• [Исходный текст]:
□ □ □ □
Это лишь некоторые виды сексуальных характеров, эдаких моделей жизненного статуса будущего мужчины, которые можно подобрать под себя, однако не вздумай перекраивать их под свой характер или наоборот, вряд ли из этого получится что-либо хорошее. Также не пытайся вычислить какой из них хороший, а какой похуже – в любом сексуальном образе имеются свои плюсы и минусы, поскольку он напрямую зависит от характера человека. Лучше все попробовать в тестовом режиме и решить этот вопрос окончательно, пока не пришла взрослая жизнь, ибо менять характер или имидж в будущем чревато также как коней на переправе. Да читатель, необходимо всегда придерживаться избранного имиджа и ни в коем случае не разочаровывать тех, кого к тебе прибило течением. Это окружение знает чего от тебя ожидать и требовать в жизненных ситуациях, поэтому они никогда не поймут и не простят перемен. А такие перемены случаются, особенно когда происходят изменения на сексуальной почве. Стоит парню завалить девчонку в койку, как контроль над деятельностью у некоторых переходит с головы на головку, что серьёзно меняет как человека, так и его отношение к окружающим. Я к тому, что, став красивым сексуальным парнягой с определенным имиджем и положением в тусовке лучше не подстраиваться под новые реалии, какими бы соблазнительными они не казались. Это уже форма личности, причём вполне конкретная, а она у мужчины всегда непокол***ма.

----------


## Irina

*30 золотых правил сексуальности для парней.*

Возможно, не каждый тинэйджер до конца понимает, чего он хочет от своей сексуальности, причём таких большинство, как мне кажется, поэтому заканчивая тему сексуальности парней и переходя к мужчинам, хотелось бы огласить список правил, которые должны помочь в будущей жизни. Нет, я не претендую на их окончательность и бесповоротность, я всего лишь пытаюсь вкратце выразить то, что, знать бы мне в мои младые годы, оказалось бы классным подспорьем. Согласен, в жизни все относительно и нет одинаковых решений для всех и каждого, но почему не попытаться, ведь буржуины пишут, а чем мы хуже? Да если хочешь знать, на Древней Руси-Матушке сексу поболе было, да поразнообразней он был и в реале наши традиции ближе к гиперсексуальности, нежели к аскетичности и асексуальности – так-то вот.
□ □ □ □
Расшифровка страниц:

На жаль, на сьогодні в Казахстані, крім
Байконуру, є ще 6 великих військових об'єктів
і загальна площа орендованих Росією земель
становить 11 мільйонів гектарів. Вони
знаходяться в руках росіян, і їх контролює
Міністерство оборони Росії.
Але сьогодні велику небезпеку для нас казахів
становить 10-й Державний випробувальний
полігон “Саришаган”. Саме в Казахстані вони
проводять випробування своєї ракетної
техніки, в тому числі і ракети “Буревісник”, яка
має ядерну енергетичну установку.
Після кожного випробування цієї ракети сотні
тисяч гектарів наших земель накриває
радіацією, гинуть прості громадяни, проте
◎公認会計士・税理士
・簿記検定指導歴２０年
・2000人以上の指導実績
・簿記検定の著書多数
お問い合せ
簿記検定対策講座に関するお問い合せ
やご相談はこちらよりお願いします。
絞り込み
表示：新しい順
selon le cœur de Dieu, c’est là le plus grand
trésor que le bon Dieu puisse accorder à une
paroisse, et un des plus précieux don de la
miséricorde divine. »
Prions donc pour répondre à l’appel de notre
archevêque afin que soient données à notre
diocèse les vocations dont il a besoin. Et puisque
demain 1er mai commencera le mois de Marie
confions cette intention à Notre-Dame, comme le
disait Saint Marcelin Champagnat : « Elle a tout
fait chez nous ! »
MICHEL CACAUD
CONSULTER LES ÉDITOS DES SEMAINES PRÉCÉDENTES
□ □ □ □
• [Письменное задание 1]:
Соответствуют ли исходному тексту утверждения (a), (b) и (c)? На каждое ответьте «да» или «нет», приведя точную цитату, которая это решает.
(a) Читателю советуют выяснить, какой из сексуальных образов лучше остальных.
(b) У каждого сексуального образа есть свои плюсы и минусы.
(c) Автор считает свой список правил окончательным.
• [Письменное задание 2]:
С чем в исходном тексте сравнивается смена характера или имиджа в будущем?

• [Ответ 1]:
(a) Нет: «Также не пытайся вычислить какой из них хороший, а какой похуже».
(b) Да: «в любом сексуальном образе имеются свои плюсы и минусы».
(c) Нет: «Нет, я не претендую на их окончательность и бесповоротность».

• [Ответ 2]:
Со сменой коней на переправе.